Jan 23, 2023
Our planet could face “off the chart” hot temperatures later this year as the weather pattern known as El Niño might return, bringing heat waves with it.
Early forecasts from the UK Met Office in England show that El Niño will be the primary weather pattern over the next few years. It will replace the cooler La Niña. That's what we’ve experienced in the past few years. El Niño is a climate pattern that warms parts of the Pacific Ocean. That results in hotter weather across the globe.
Scientists worry that El Niño could “very likely” warm the planet by more than 1.5 degrees Celsius. That would make one of the next few years the hottest in recorded history. Currently, the hottest year is 2016. El Niño drove that year’s heat. The La Niña pattern took over soon after.
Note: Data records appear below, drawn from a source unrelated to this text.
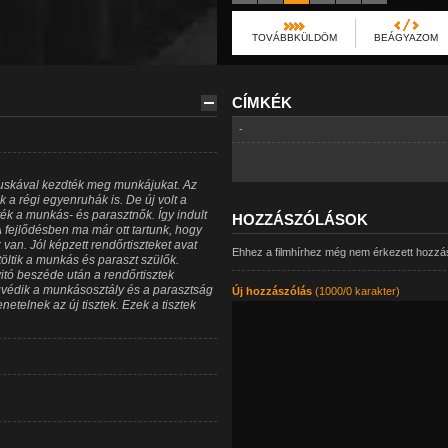
TOVÁBBKÜLDÖM
BEÁGYAZOM
CÍMKÉK
-
puskával kezdték meg munkájukat. Az
k a régi egyenruhák is. De új volt a
ték a munkás- és parasztnők. Így indult
HOZZÁSZÓLÁSOK
 fejlődésben ma már ott tartunk, hogy
an. Jól képzett rendőrtiszteket avat
Ehhez a filmhírhez még nem érkezett hozzá
ltik a munkás és paraszt szülők.
tó beszéde után a rendőrtisztek
védik a munkásosztály és a parasztság
Új hozzászólás
(1000/0 karakter)
etelnek az új tisztek. Ezek a tisztek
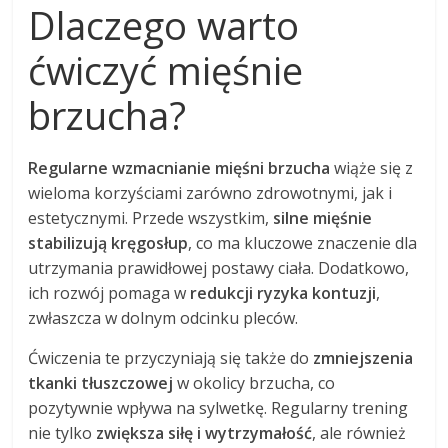
Dlaczego warto
ćwiczyć mięśnie
brzucha?
Regularne wzmacnianie mięśni brzucha
wiąże się z
wieloma korzyściami zarówno zdrowotnymi, jak i
estetycznymi. Przede wszystkim,
silne mięśnie
stabilizują kręgosłup
, co ma kluczowe znaczenie dla
utrzymania prawidłowej postawy ciała. Dodatkowo,
ich rozwój pomaga w
redukcji ryzyka kontuzji
,
zwłaszcza w dolnym odcinku pleców.
Ćwiczenia te przyczyniają się także do
zmniejszenia
tkanki tłuszczowej
w okolicy brzucha, co
pozytywnie wpływa na sylwetkę. Regularny trening
nie tylko
zwiększa siłę i wytrzymałość
, ale również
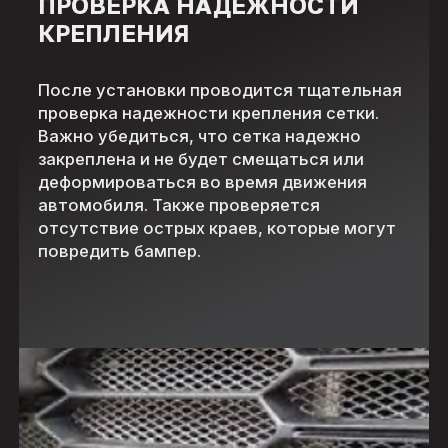
ПРОВЕРКА НАДЕЖНОСТИ
КРЕПЛЕНИЯ
После установки проводится тщательная
проверка надежности крепления сетки.
Важно убедиться, что сетка надежно
закреплена и не будет смещаться или
деформироваться во время движения
автомобиля. Также проверяется
отсутствие острых краев, которые могут
повредить бампер.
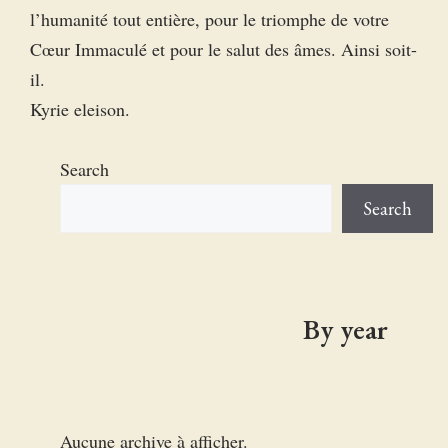
l’humanité tout entière, pour le triomphe de votre
Cœur Immaculé et pour le salut des âmes. Ainsi soit-
il.
Kyrie eleison.
Search
Search
By year
Aucune archive à afficher.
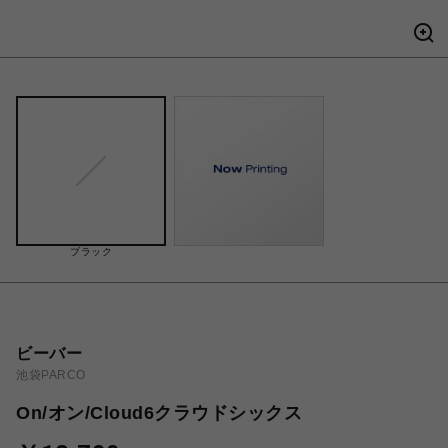
ブラック
ビーバー
池袋PARCO
On/オン/Cloud6クラウドシックス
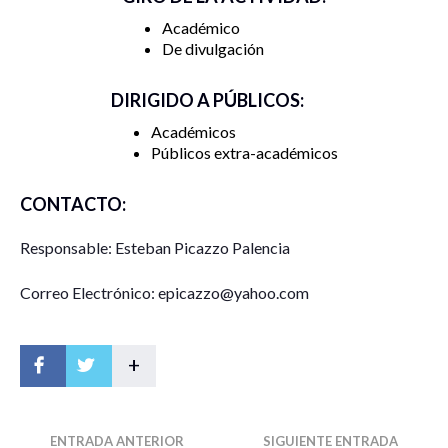
Académico
De divulgación
DIRIGIDO A PÚBLICOS:
Académicos
Públicos extra-académicos
CONTACTO:
Responsable: Esteban Picazzo Palencia
Correo Electrónico: epicazzo@yahoo.com
+
ENTRADA ANTERIOR
SIGUIENTE ENTRADA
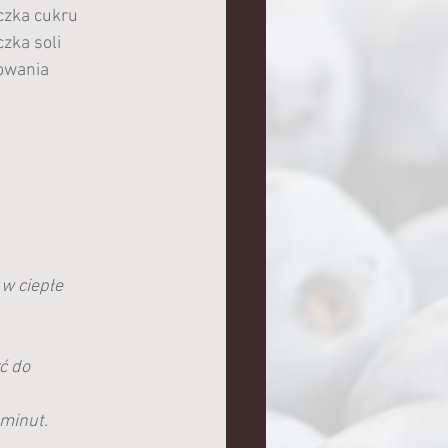
czka cukru
czka soli
owania
w ciepłe 
ć do 
 minut.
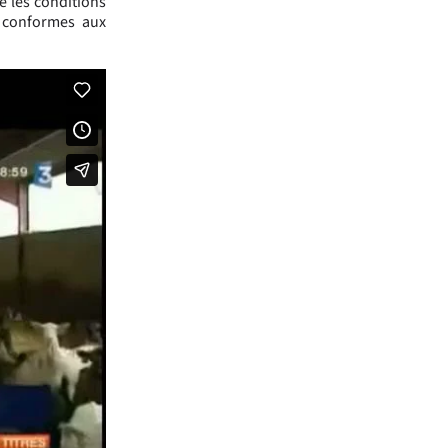
e les conditions
s conformes aux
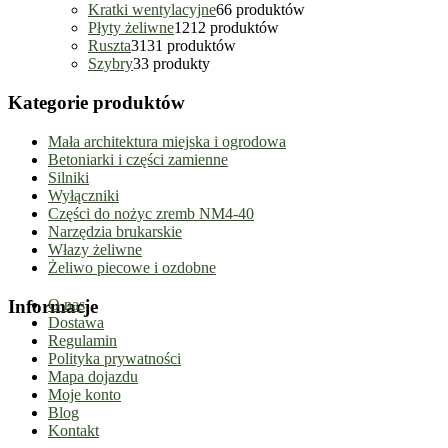
Kratki wentylacyjne
6
6 produktów
Płyty żeliwne
12
12 produktów
Ruszta
31
31 produktów
Szybry
3
3 produkty
Kategorie produktów
Mała architektura miejska i ogrodowa
Betoniarki i części zamienne
Silniki
Wyłączniki
Części do nożyc zremb NM4-40
Narzędzia brukarskie
Włazy żeliwne
Żeliwo piecowe i ozdobne
Informacje
O nas
Dostawa
Regulamin
Polityka prywatności
Mapa dojazdu
Moje konto
Blog
Kontakt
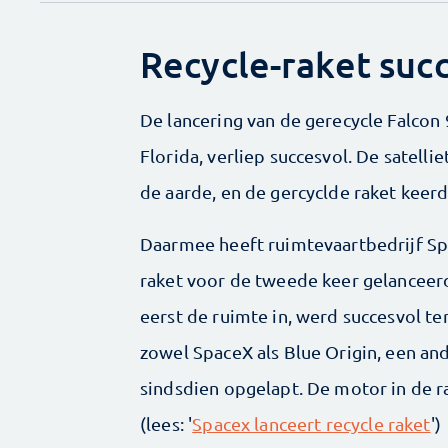
Recycle-raket suc
De lancering van de gerecycle Falcon 
Florida, verliep succesvol. De satell
de aarde, en de gercyclde raket keer
Daarmee heeft ruimtevaartbedrijf Sp
raket voor de tweede keer gelanceerd
eerst de ruimte in, werd succesvol t
zowel SpaceX als Blue Origin, een and
sindsdien opgelapt. De motor in de r
(lees: '
Spacex lanceert recycle raket
')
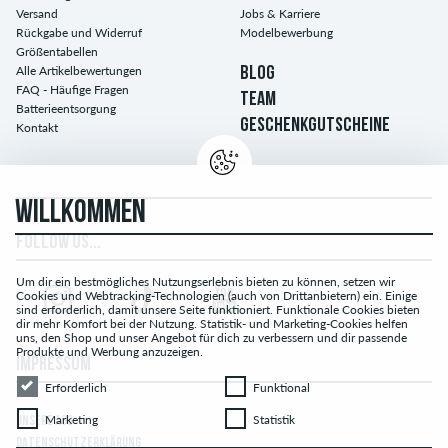
Versand
Jobs & Karriere
Rückgabe und Widerruf
Modelbewerbung
Größentabellen
Alle Artikelbewertungen
BLOG
FAQ - Häufige Fragen
TEAM
Batterieentsorgung
GESCHENKGUTSCHEINE
Kontakt
WILLKOMMEN
FOLLOW US...
Um dir ein bestmögliches Nutzungserlebnis bieten zu können, setzen wir
Cookies und Webtracking-Technologien (auch von Drittanbietern) ein. Einige
sind erforderlich, damit unsere Seite funktioniert. Funktionale Cookies bieten
dir mehr Komfort bei der Nutzung. Statistik- und Marketing-Cookies helfen
uns, den Shop und unser Angebot für dich zu verbessern und dir passende
Produkte und Werbung anzuzeigen.
IMPRESSUM
Erforderlich
Funktional
Erforderlich
Funktional
Marketing
Statistik
Marketing
Statistik
UNSERE AGB
DATENSCHUTZERKLÄRUNG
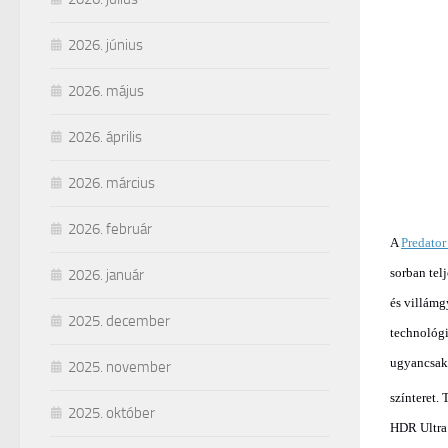
2026. június
2026. május
2026. április
2026. március
2026. február
A
Predato
sorban tel
2026. január
és villámg
2025. december
technológi
ugyancsak
2025. november
színteret.
2025. október
HDR Ultra 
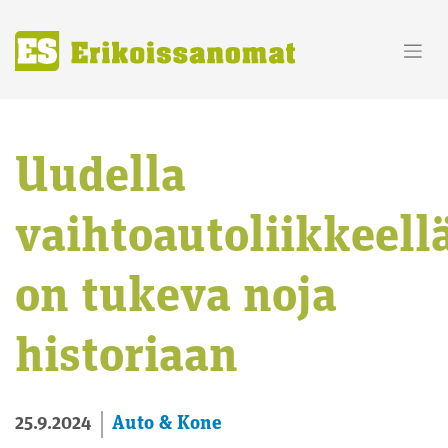
Skip
to
content
Uudella
vaihtoautoliikkeell
on tukeva noja
historiaan
Auto & Kone
25.9.2024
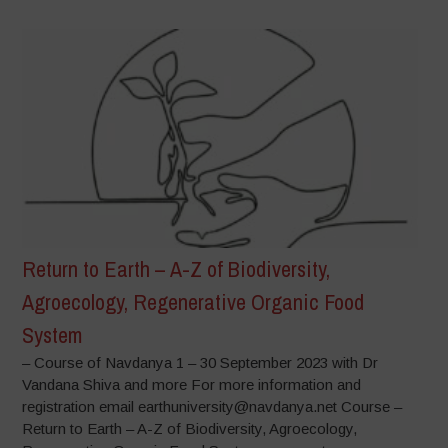
Return to Earth – A-Z of Biodiversity,
Agroecology, Regenerative Organic Food
System
– Course of Navdanya 1 – 30 September 2023 with Dr
Vandana Shiva and more For more information and
registration email earthuniversity@navdanya.net Course –
Return to Earth – A-Z of Biodiversity, Agroecology,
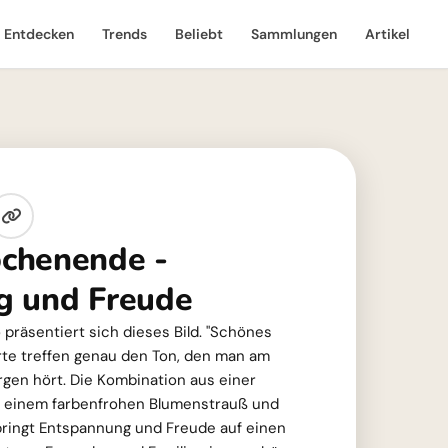
Entdecken
Trends
Beliebt
Sammlungen
Artikel
chenende -
g und Freude
o präsentiert sich dieses Bild. "Schönes
te treffen genau den Ton, den man am
en hört. Die Kombination aus einer
, einem farbenfrohen Blumenstrauß und
bringt Entspannung und Freude auf einen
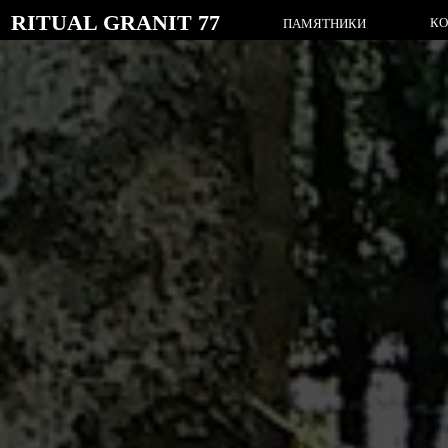
RITUAL GRANIT 77
КОМПЛЕК
ПАМЯТНИКИ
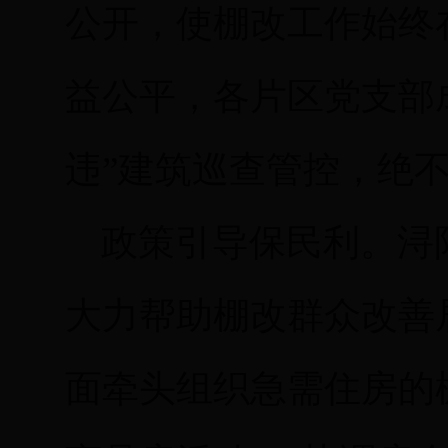
公开，使棚改工作始终
益公平，各片区党支部成
违”建筑巡查管控，绝
政策引导保民利。浔
大力帮助棚改群众改善
面牵头组织急需住房的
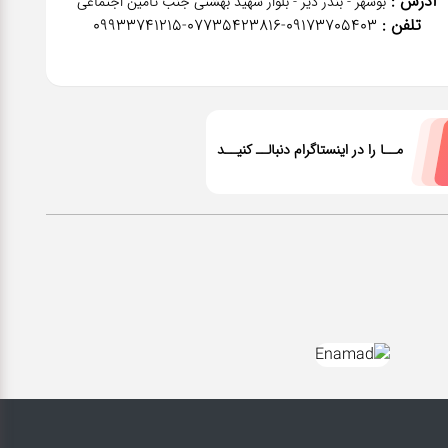
آدرس :
بوشهر - بندر دیر - بلوار شهید بهشتی جنب تامین اجتماعی
تلفن :
٠٩١٧٣٧٠٥٤٠٣-07735423816-09933741215
مــا را در اینستاگرام دنبالــ کنیــد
Climate change is caused mostly by greenhouse gasses. The gasses come from the burning of fossil fuels like gasoline. It is already pushing up global temperatures. Combine that with El Niño, and humans could be in store for a lot of heat.
“We know that under climate change, the impacts of El Niño events are going to get stronger, and you have to add that to the effects of climate change itself, which is growing all the time,” the chief long-range forecaster with the UK Met Office told The Guardian. “You put those two things together, and we are likely to see unprecedented heat waves during the next El Niño.”